A call for paid demonstrators at the Standing Rock protest campsite caught the eye of law enforcement and local North Dakota media outlets Wednesday.
A Craigslist ad posted early Wednesday morning asked for protesters who want to to be paid to meet at the West Acres Mall Friday and “shut it down.” The now deleted ad says the poster “cashed in” a 401k and “quit my job to fight for water.”
The post goes on to say the No Dakota Access Pipeline protests should expand to big cities like Fargo and Bismarck where a highway can be “shut down” and where “people will listen.”
The poster of the ad offers $1,000 to “anyone who proves they quit their job to protest full time” with the ad poster. Additionally the poster offers to cover travel and food expenses, and any adult who shows up on the first night will be given $50 in cash and $20 for each child brought with any protester to the demonstration.
“If you are BLM or anti Trump you will also get paid to join my protest,” the ad said, noting that they need bodies there. “Just tonight we shut down the Veterans bridge. Get involved people save mother earth.”
According to internal law enforcement documents obtained by The Daily Caller, the funding behind the protesters at Standing Rock comes from crowdfunding websites set up by different people who say they are affiliated with the various camps and sympathize with the Standing Rock Tribe.
“Both the Sacred Stone Camp and the Red Warrior Camp set up fundraising sites for general funds, legal funds, as well as Amazon Wish Lists for items needed to help the camps prepare for the winter. The Sacred Stone Camp’s general fund has raised more than $750,000 while the Red Warrior Camp’s general fund has raised nearly $50,000,” the document states in its executive summary.
Additionally, support groups including Winterize Water Protectors Camp and Stand for Standing Rock established fundraising pages to aid the protesters. Winterize Water Protectors Camp has raised almost $6,000, the documents say.
Stand for Standing Rock raised over $50,000 and posts reports on its website to show how the money is spent.
“Money raised from internet fundraising sites, the Standing Rock Sioux Tribe has received money from other tribes. The tribes that have donated money or supplies include the Agua Caliente Band of Cahuilla, Cherokee Nation, Confederated Tribes of Grand Ronde,” the document states.
“Eastern Band of Cherokee, and Snoqualmie Indians. Each of these tribes operate at least one casino. Non-profit groups active in the fight against Keystone XL and other pipeline projects have directed their followers to donate to the various online fundraisers.”

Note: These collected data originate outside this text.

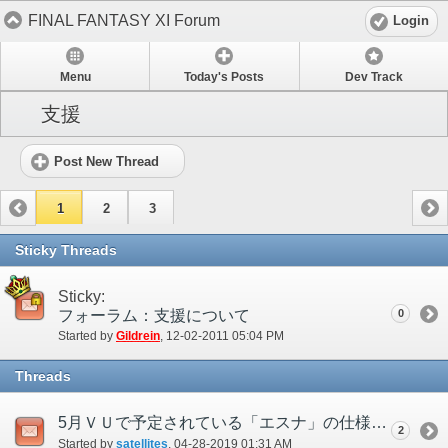
FINAL FANTASY XI Forum
Login
Menu
Today's Posts
Dev Track
支援
Post New Thread
1
2
3
Sticky Threads
Sticky:
フォーラム：支援について
0
Started by
Gildrein
‎, 12-02-2011 05:04 PM
Threads
5月ＶＵで予定されている「エスナ」の仕様変更について
2
Started by
satellites
‎, 04-28-2019 01:31 AM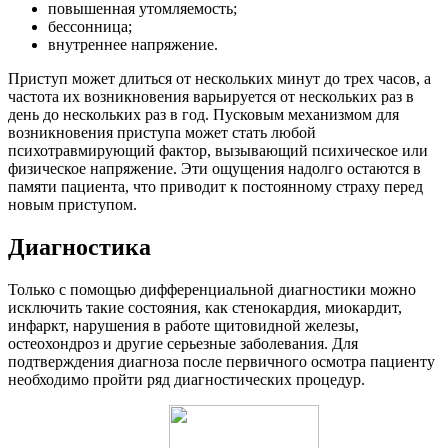
повышенная утомляемость;
бессонница;
внутреннее напряжение.
Приступ может длиться от нескольких минут до трех часов, а
частота их возникновения варьируется от нескольких раз в
день до нескольких раз в год. Пусковым механизмом для
возникновения приступа может стать любой
психотравмирующий фактор, вызывающий психическое или
физическое напряжение. Эти ощущения надолго остаются в
памяти пациента, что приводит к постоянному страху перед
новым приступом.
Диагностика
Только с помощью дифференциальной диагностики можно
исключить такие состояния, как стенокардия, миокардит,
инфаркт, нарушения в работе щитовидной железы,
остеохондроз и другие серьезные заболевания. Для
подтверждения диагноза после первичного осмотра пациенту
необходимо пройти ряд диагностических процедур.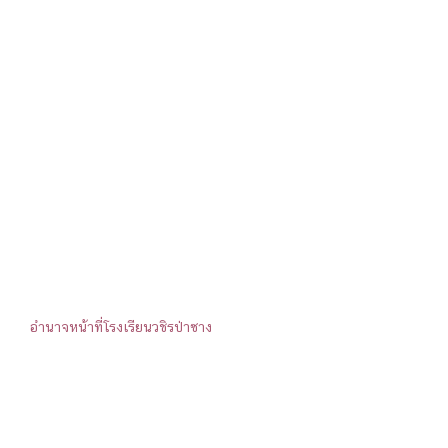
อำนาจหน้าที่โรงเรียนวชิรป่าซาง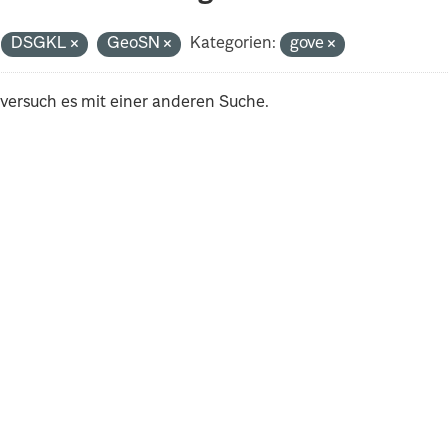
DSGKL
GeoSN
Kategorien:
gove
 versuch es mit einer anderen Suche.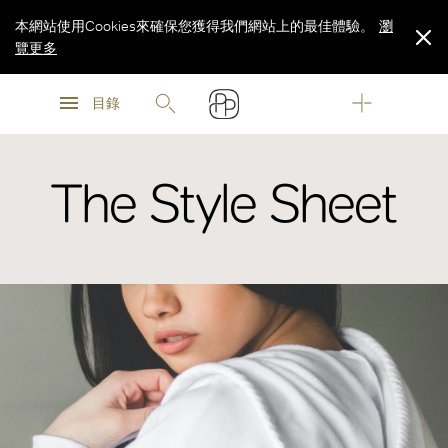
本網站使用Cookies來確保您獲得我們網站上的最佳體驗。
瀏
覽更多
瀏
瀏
覽更多
目錄
覽更多
The Style Sheet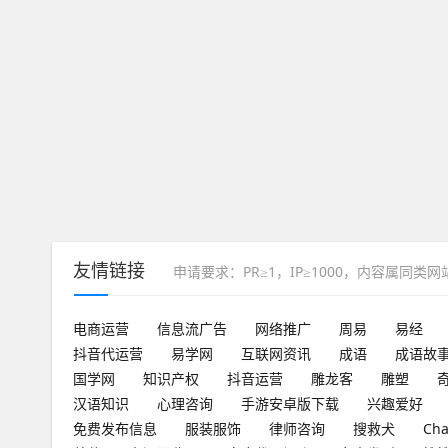
友情链接
申请要求：PR≥1，IP≥1000，内容属同类
电商运营
信息流广告
网络推广
周易
易经
抖音代运营
易学网
互联网资讯
成语
成语故
国学网
知识产权
抖音运营
雕龙客
雕塑
汉语知识
心理咨询
手游安卓版下载
兴趣爱好
免费发布信息
服装服饰
律师咨询
搜救犬
Ch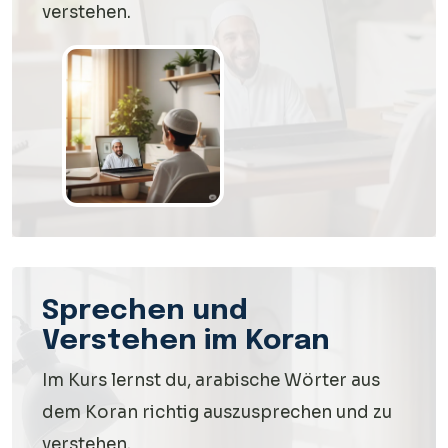
verstehen.
Sprechen und
Verstehen im Koran
Im Kurs lernst du, arabische Wörter aus
dem Koran richtig auszusprechen und zu
verstehen.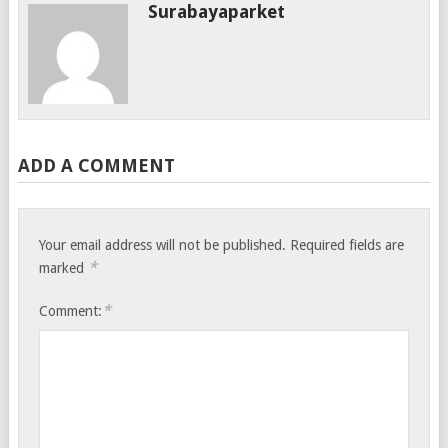
Surabayaparket
ADD A COMMENT
Your email address will not be published.
Required fields are
*
marked
*
Comment: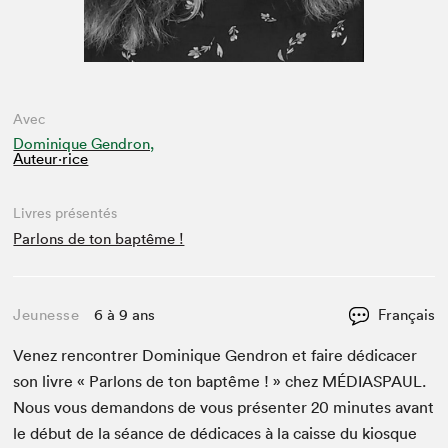
Avec
Dominique Gendron,
Auteur·rice
Livres présentés
Parlons de ton baptême !
Jeunesse
6 à 9 ans
Français
Venez ren­con­tr­er Dominique Gen­dron et faire dédi­cac­er
son livre « Par­lons de ton bap­tême ! » chez
MÉDI­AS­PAUL
.
Nous vous deman­dons de vous présen­ter
20
min­utes avant
le début de la séance de dédi­caces à la caisse du kiosque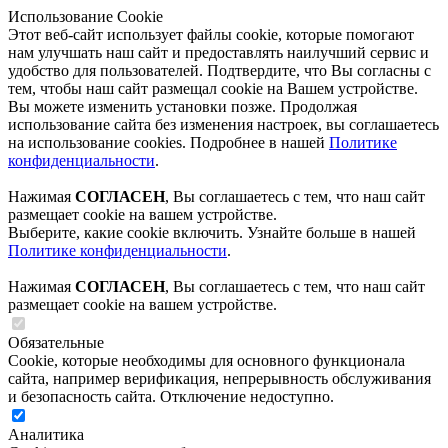
Использование Cookie
Этот веб-сайт использует файлы cookie, которые помогают
нам улучшать наш сайт и предоставлять наилучший сервис и
удобство для пользователей. Подтвердите, что Вы согласны с
тем, чтобы наш сайт размещал cookie на Вашем устройстве.
Вы можете изменить установки позже. Продолжая
использование сайта без изменения настроек, вы соглашаетесь
на использование cookies. Подробнее в нашей
Политике
конфиденциальности
.
Нажимая
СОГЛАСЕН
, Вы соглашаетесь с тем, что наш сайт
размещает cookie на вашем устройстве.
Выберите, какие cookie включить. Узнайте больше в нашей
Политике конфиденциальности
.
Нажимая
СОГЛАСЕН
, Вы соглашаетесь с тем, что наш сайт
размещает cookie на вашем устройстве.
Обязательные
Cookie, которые необходимы для основного функционала
сайта, например верификация, непрерывность обслуживания
и безопасность сайта. Отключение недоступно.
Аналитика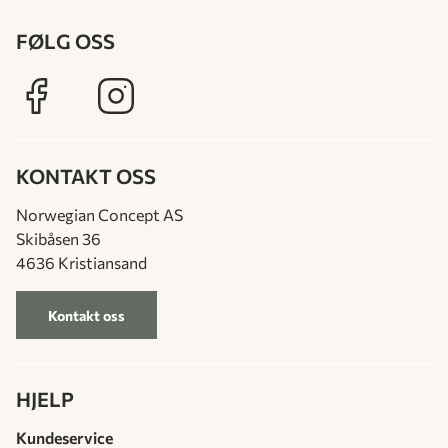
FØLG OSS
KONTAKT OSS
Norwegian Concept AS
Skibåsen 36
4636 Kristiansand
Kontakt oss
HJELP
Kundeservice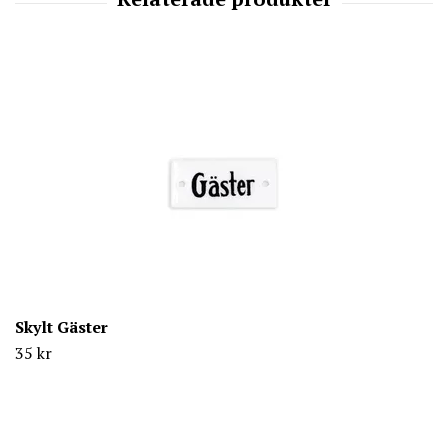
Skylt Gäster
35 kr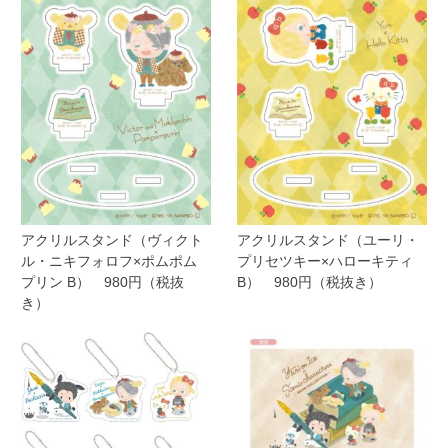
アクリルスタンド（ヴィクト
アクリルスタンド（ユーリ・
ル・ニキフォロフ×ポムポム
プリセツキー×ハローキティ
プリン B） 980円（税抜
B） 980円（税抜き）
き）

Morton County Commission Chairman Cody Schulz criticized the federal government for turning its back on county residents affected by the protests saying in a statement:
“The scope of the federal government’s inaction is breathtaking. They have not only furthered the uncertainty of the situation and prolonged the outcome, but have at the same time refused law enforcement resources requested by the County and State to deal with a situation that is to a very large degree a federal issue,” said Schulz. “I find it more than a little hypocritical that the USACE and DOJ can stand up in a federal court and argue that all laws, regulations, rules, and policies were followed in their permitting of the project, and after a federal court agrees with them they backtrack and delay the final easement for more study.”
The protesters in North Dakota have been demonstrating against the oil pipeline since August. The protests have become increasingly violent and Schulz also responded to the US Army Corp of Engineers announcement to further delay a decision on granting or denying the easement needed for the Dakota Access Pipeline to finish drilling under Lake Oahe.
“I have stated before that further delay puts peoples’ safety, health and life on the line. While the violent faction within the protest group is a minority, it is a real threat to law enforcement. The things law enforcement have endured include being shot at, having Molotov cocktails, rocks, sticks, bottles, cans, and feces thrown at them, having buffalo stampeded at them, being spit on, and being verbally assaulted,” Schulz said, while also expressing concern for those in the protest camps staying safe in in winter conditions. “North Dakota winters are hard, and further delay by the federal government also prolongs people living in tents and teepees in harsh conditions. Our goal is to keep everyone safe, including protesters, and the federal government just continues to make that more difficult.”